> **How to complete this task**: Restate, exactly as written, the entries below from the line that holds "left elbow: (1875, 1219)" through the line that holds "left back paw: (178, 200)". Pictures are not part of the copy.

Bounding box coordinate data

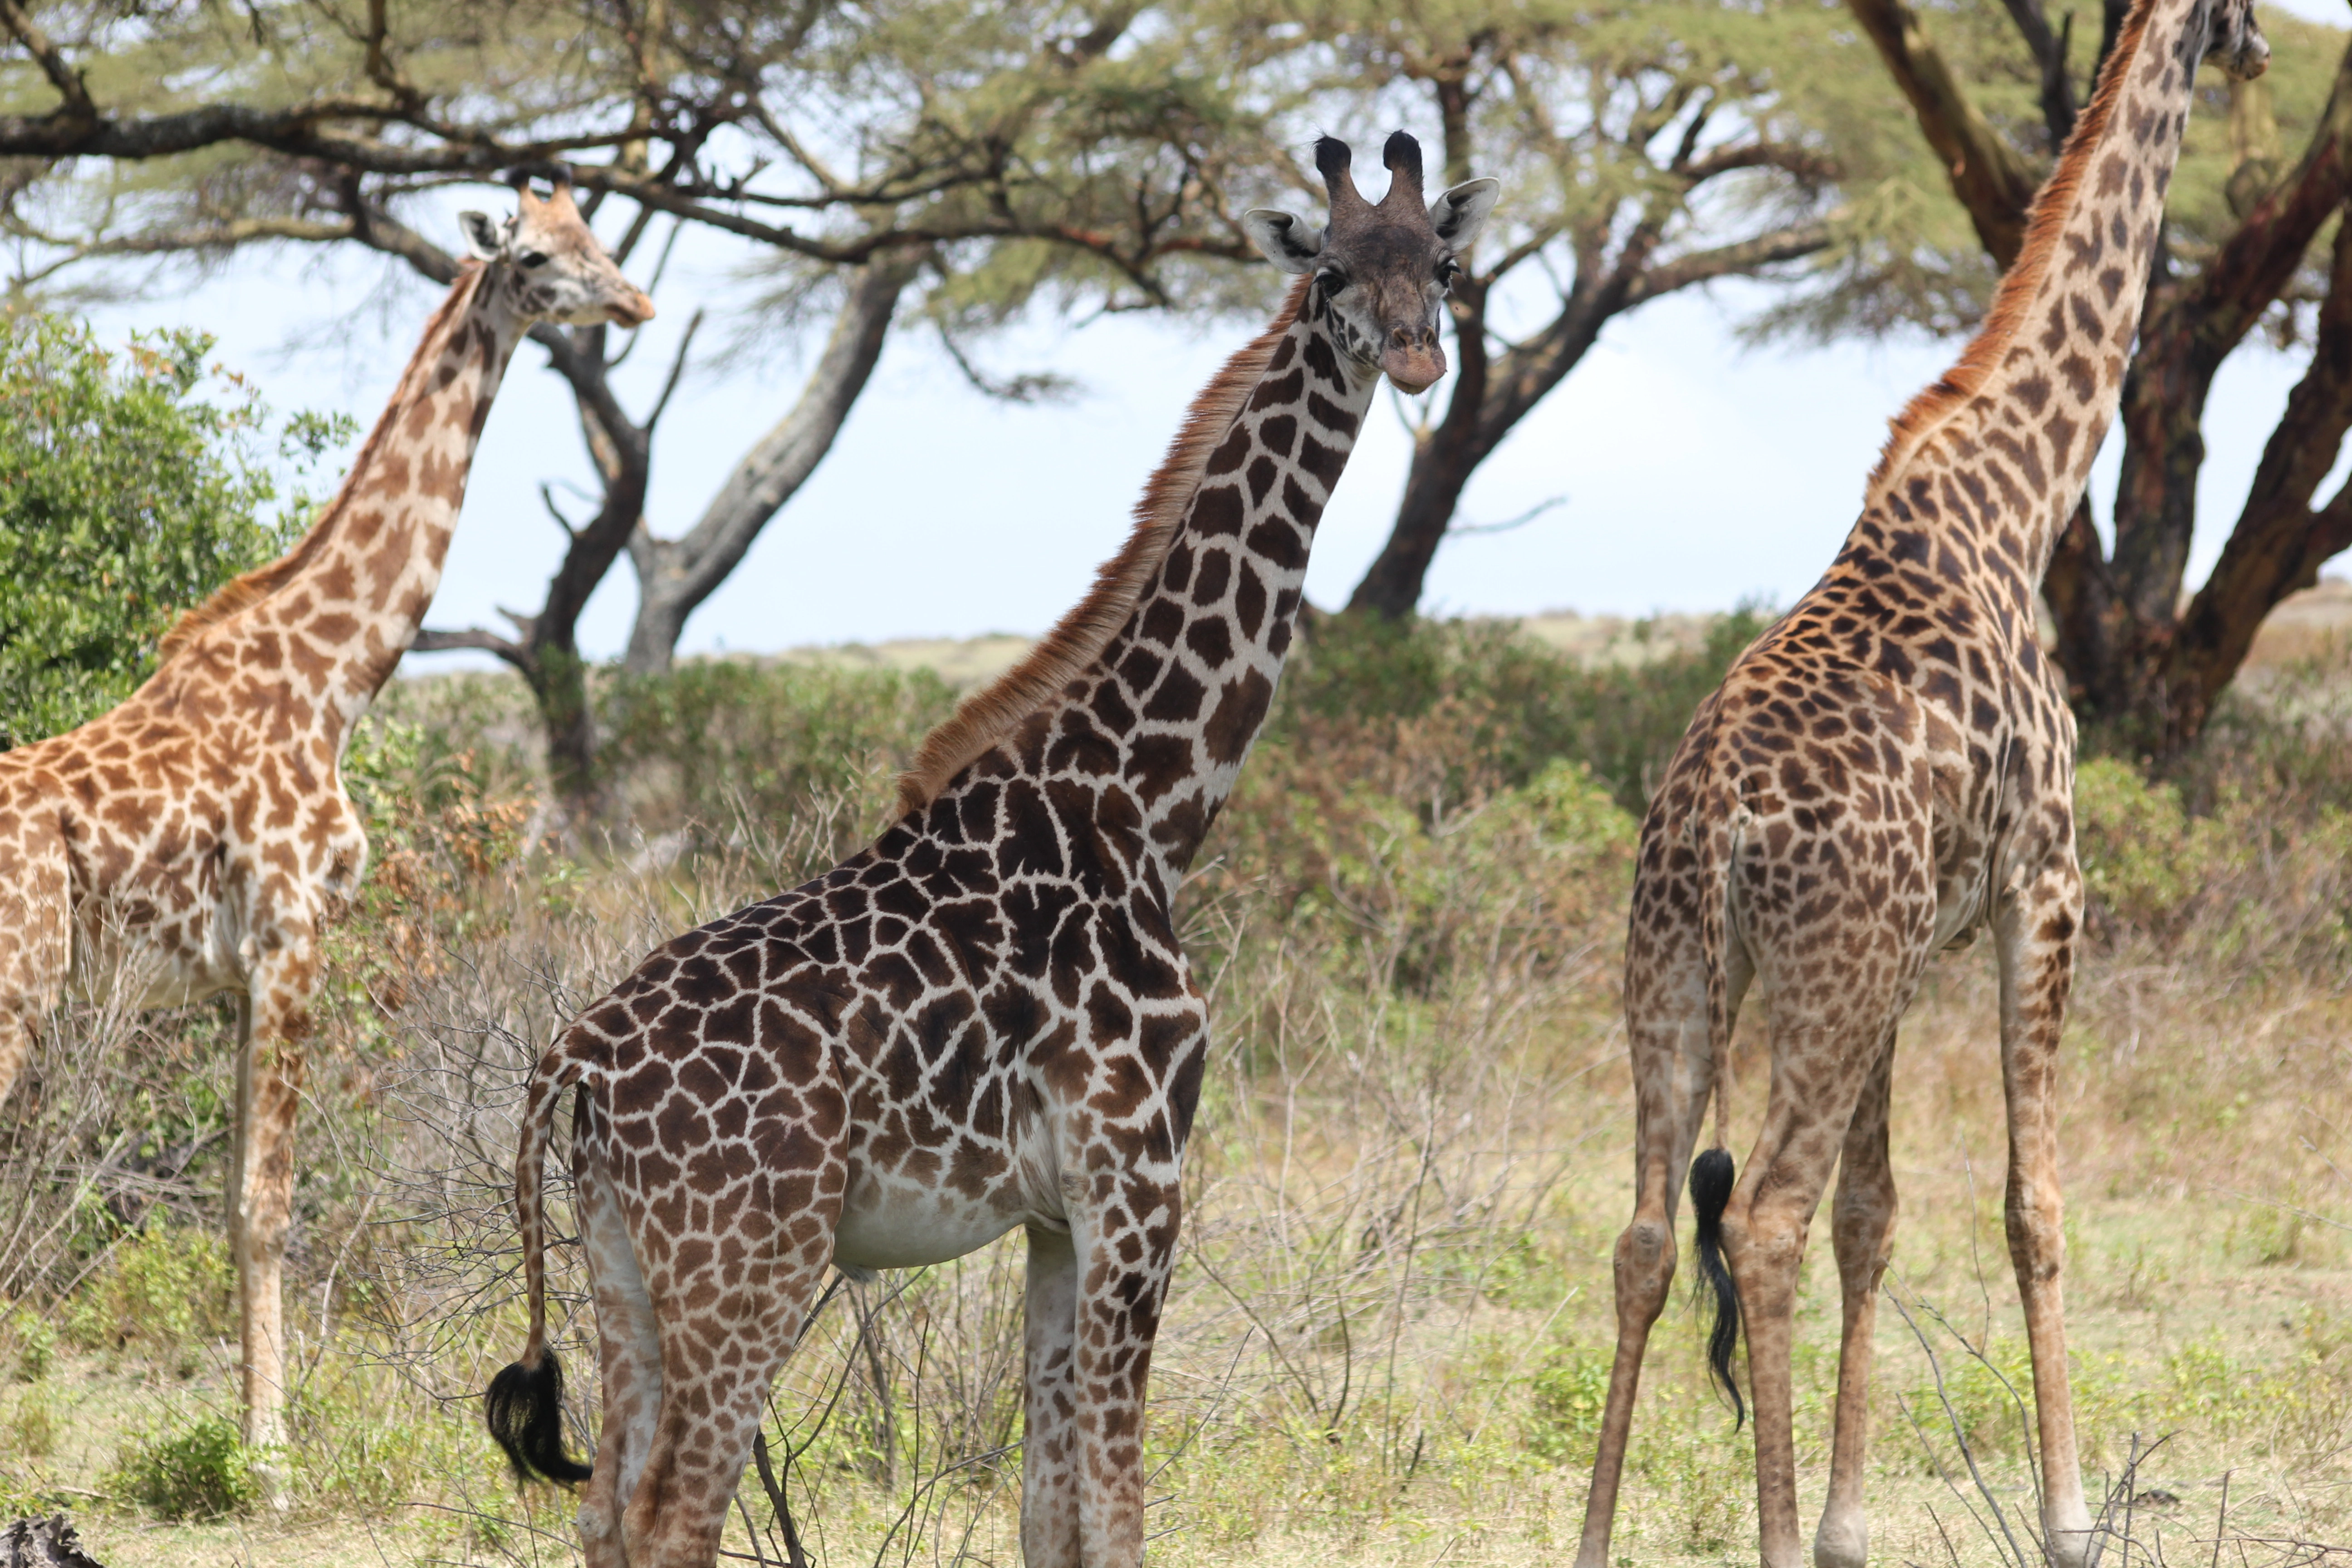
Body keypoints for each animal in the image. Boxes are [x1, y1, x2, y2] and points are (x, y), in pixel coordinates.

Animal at [0, 165, 652, 1486]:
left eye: (599, 237)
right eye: (540, 258)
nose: (638, 304)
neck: (336, 678)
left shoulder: (242, 967)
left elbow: (240, 1199)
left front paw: (255, 1435)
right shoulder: (294, 933)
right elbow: (269, 1203)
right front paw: (271, 1460)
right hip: (20, 977)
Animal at [481, 133, 1499, 1568]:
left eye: (1445, 268)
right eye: (1334, 272)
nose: (1413, 359)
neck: (1143, 803)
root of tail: (569, 1061)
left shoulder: (1056, 1217)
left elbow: (1045, 1512)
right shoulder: (1139, 1178)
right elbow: (1117, 1513)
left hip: (620, 1261)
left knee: (608, 1515)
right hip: (749, 1258)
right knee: (678, 1509)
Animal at [1571, 4, 2267, 1568]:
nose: (2263, 60)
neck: (2023, 494)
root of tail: (1717, 824)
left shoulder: (1902, 960)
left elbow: (1875, 1219)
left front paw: (1845, 1529)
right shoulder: (2045, 886)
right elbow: (2031, 1204)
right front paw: (2067, 1519)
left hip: (1682, 969)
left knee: (1648, 1232)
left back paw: (1591, 1541)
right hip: (1819, 973)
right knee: (1759, 1221)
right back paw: (1763, 1540)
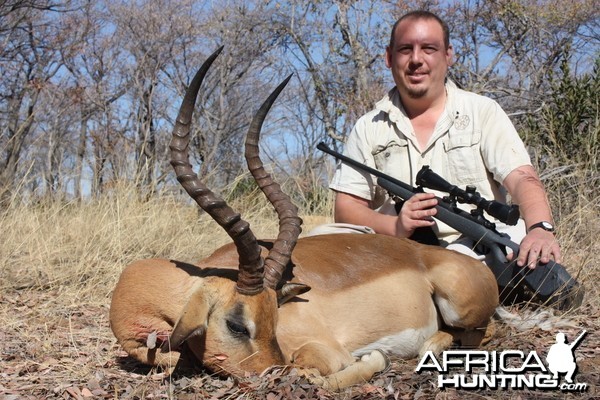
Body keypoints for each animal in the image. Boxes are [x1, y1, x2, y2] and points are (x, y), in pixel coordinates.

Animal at [110, 48, 500, 390]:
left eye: (274, 316)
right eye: (237, 325)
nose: (270, 373)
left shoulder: (326, 351)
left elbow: (321, 372)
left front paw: (375, 358)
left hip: (460, 309)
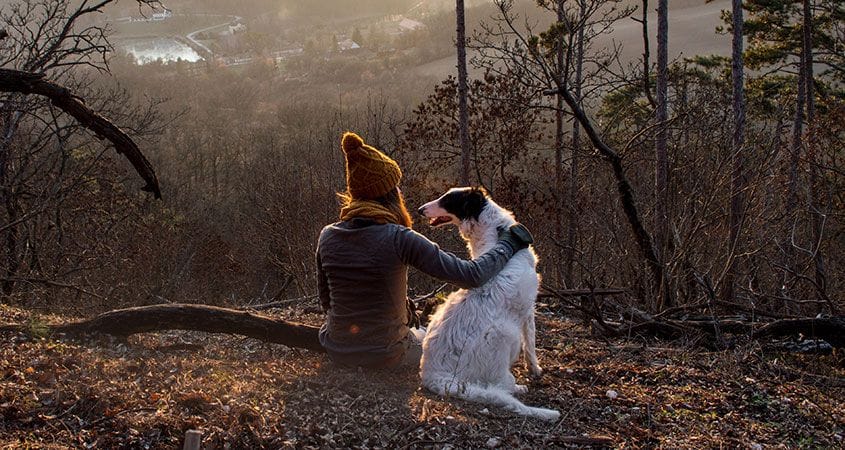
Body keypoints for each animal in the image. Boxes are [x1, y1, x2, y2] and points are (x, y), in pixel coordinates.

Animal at [418, 187, 560, 422]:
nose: (420, 210)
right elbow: (531, 345)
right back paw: (519, 387)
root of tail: (432, 374)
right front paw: (535, 370)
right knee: (503, 385)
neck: (498, 234)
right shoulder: (528, 309)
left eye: (447, 199)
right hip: (505, 335)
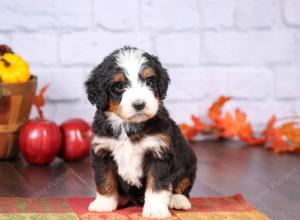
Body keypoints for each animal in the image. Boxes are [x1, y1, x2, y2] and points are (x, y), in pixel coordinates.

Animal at [85, 46, 197, 218]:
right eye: (119, 86)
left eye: (149, 82)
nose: (139, 104)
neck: (128, 126)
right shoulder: (103, 151)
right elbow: (105, 179)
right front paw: (104, 204)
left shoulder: (159, 152)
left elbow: (157, 185)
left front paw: (156, 210)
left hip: (188, 160)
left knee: (184, 183)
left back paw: (178, 200)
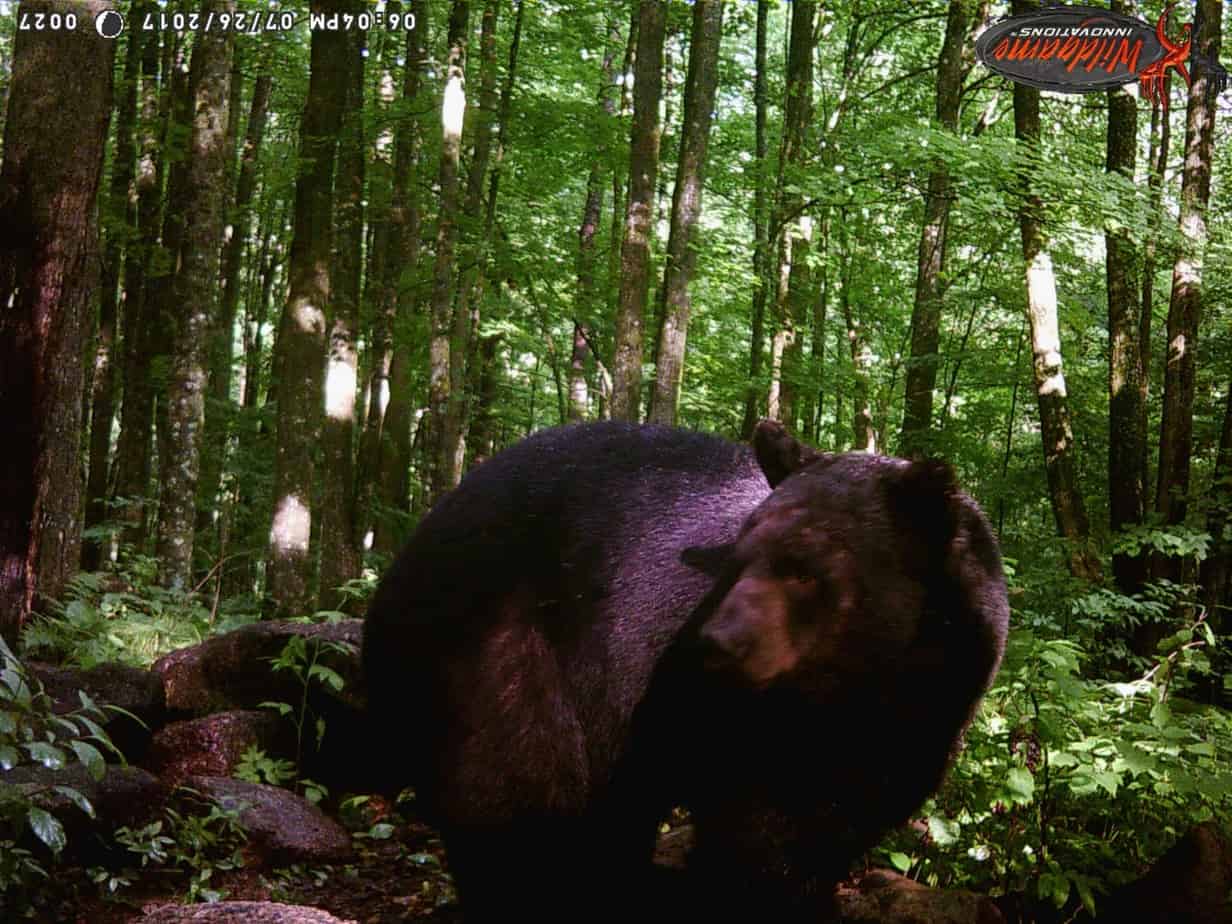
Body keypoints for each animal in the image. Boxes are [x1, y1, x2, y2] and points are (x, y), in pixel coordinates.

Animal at [361, 420, 1009, 921]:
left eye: (806, 570)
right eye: (739, 557)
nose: (716, 643)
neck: (861, 686)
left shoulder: (916, 725)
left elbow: (834, 827)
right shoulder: (732, 720)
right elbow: (758, 837)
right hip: (502, 646)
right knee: (515, 797)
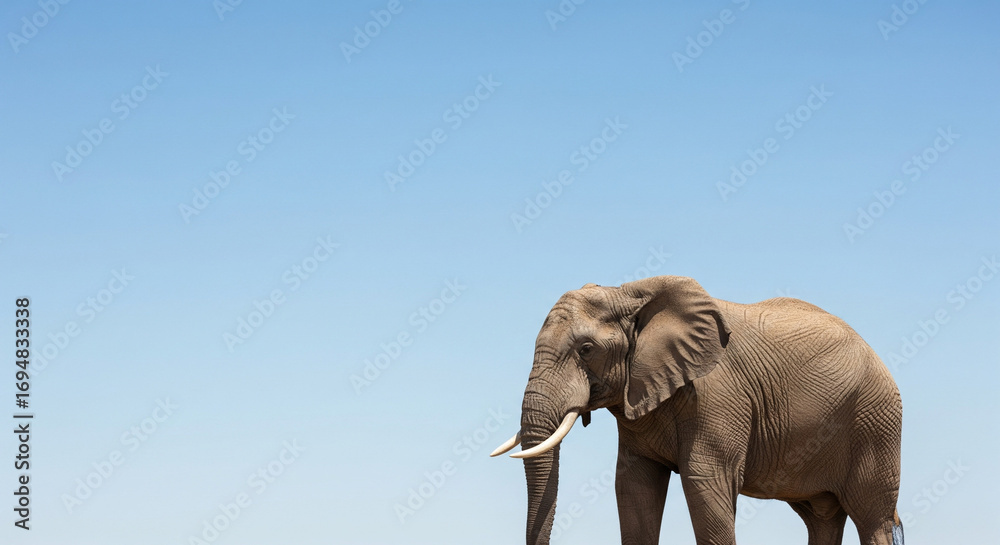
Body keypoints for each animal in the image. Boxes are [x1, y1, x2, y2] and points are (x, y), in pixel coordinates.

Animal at [491, 276, 903, 545]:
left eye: (587, 349)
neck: (630, 292)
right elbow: (634, 487)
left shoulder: (718, 395)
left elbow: (705, 482)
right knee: (821, 518)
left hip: (875, 422)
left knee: (873, 517)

> **Result of this exercise**:
left elbow: (1875, 1219)
left front paw: (1845, 1529)
right shoulder: (2045, 886)
right elbow: (2031, 1204)
right front paw: (2067, 1519)
left hip: (1682, 969)
left knee: (1648, 1232)
left back paw: (1591, 1541)
right hip: (1819, 973)
right knee: (1759, 1221)
right back paw: (1763, 1540)
Body keypoints for each animal in the image. Boxes are [x1, y1, x2, y2] and points are (x, y), in pixel coordinates.

Animal at [110, 48, 500, 390]:
left eye: (274, 316)
right eye: (237, 325)
nose: (270, 373)
left shoulder: (326, 351)
left elbow: (321, 372)
left front paw: (375, 358)
left hip: (460, 309)
Body keypoints for each animal in the image. Boxes are [x1, y1, x2, y2] and points are (x, y), in pixel coordinates.

Animal at [418, 187, 560, 422]:
nose: (420, 210)
right elbow: (531, 345)
right back paw: (519, 387)
root of tail: (432, 374)
right front paw: (535, 370)
right knee: (503, 385)
neck: (498, 234)
right shoulder: (528, 309)
left eye: (447, 199)
right hip: (505, 335)
Body keypoints for each animal in the image. Boxes are [x1, y1, x2, y2] and points are (x, y), in pixel coordinates.

Animal at [85, 46, 197, 218]:
right eye: (119, 86)
left eye: (149, 82)
nose: (139, 104)
neck: (128, 126)
right shoulder: (103, 151)
right elbow: (105, 179)
right front paw: (104, 204)
left shoulder: (159, 152)
left elbow: (157, 185)
left front paw: (156, 210)
left hip: (188, 160)
left knee: (184, 183)
left back paw: (178, 200)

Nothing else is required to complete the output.